** Start Reading text **

Gov. John Bel Edwards on Wednesday called on state District Judge Jessie LeBlanc to resign, saying she had compromised her ability to serve when she used racial slurs to refer to two black officials in her district.

Edwards, a Democrat, was joined by the Louisiana Legislative Black Caucus and the state Democratic Party in calling for her immediate resignation. The Black Caucus, a group of black state legislators, said that if the group remains silent, it would be "complicit in such unjust and illegal behavior." The state and Baton Rouge chapters of the NAACP had called earlier for LeBlanc to quit.

LeBlanc's lawyer responded by saying the judge was being held to a different standard than others, and that a new "litmus test" would require all public officials to disclose their private conversations. She also said the governor should be concerned with the executive branch of government, not the judiciary.

The Advocate and television station WBRZ had reported last week that LeBlanc, who serves in the 23rd Judicial District that spans Ascension, Assumption and St. James parishes, had used racist language in text messages when referring to an Assumption Parish deputy and a court employee, both of whom are African American.

The messages were from a conversation she had with a sheriff's deputy with whom she had an affair. Her lawyer, Jill Craft, initially denied using the language and claimed the messages had been altered.

** End Reading text **
** Start Dataset rows **

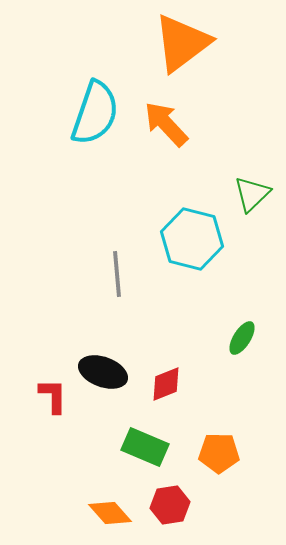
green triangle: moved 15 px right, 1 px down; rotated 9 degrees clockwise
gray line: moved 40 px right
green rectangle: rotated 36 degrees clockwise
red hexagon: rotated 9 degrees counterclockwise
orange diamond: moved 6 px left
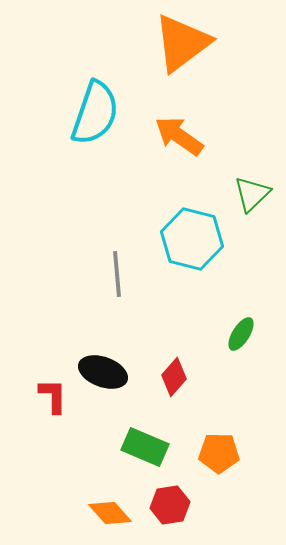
orange arrow: moved 13 px right, 12 px down; rotated 12 degrees counterclockwise
green ellipse: moved 1 px left, 4 px up
red diamond: moved 8 px right, 7 px up; rotated 27 degrees counterclockwise
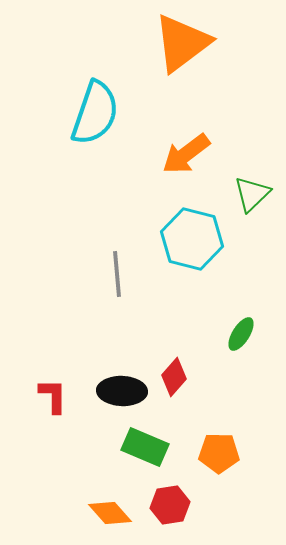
orange arrow: moved 7 px right, 18 px down; rotated 72 degrees counterclockwise
black ellipse: moved 19 px right, 19 px down; rotated 18 degrees counterclockwise
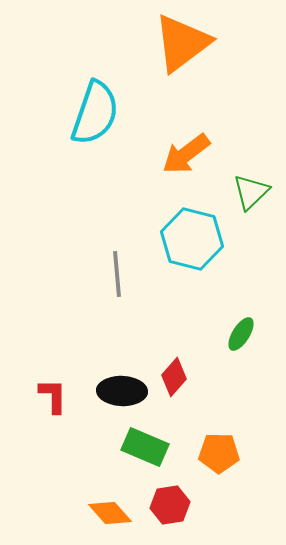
green triangle: moved 1 px left, 2 px up
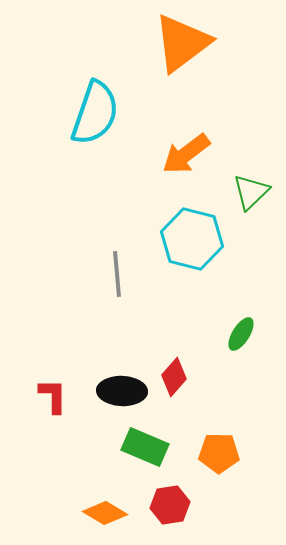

** End Dataset rows **

• _Exercise instructions_
A - According to the news excerpt, which parishes does the 23rd Judicial District span?
B - Print the news excerpt from "Edwards, a Democrat, was" up to and including "LeBlanc to quit.".

• _Responses by task_
A - Ascension, Assumption and St. James parishes.

B -
Edwards, a Democrat, was joined by the Louisiana Legislative Black Caucus and the state Democratic Party in calling for her immediate resignation. The Black Caucus, a group of black state legislators, said that if the group remains silent, it would be "complicit in such unjust and illegal behavior." The state and Baton Rouge chapters of the NAACP had called earlier for LeBlanc to quit.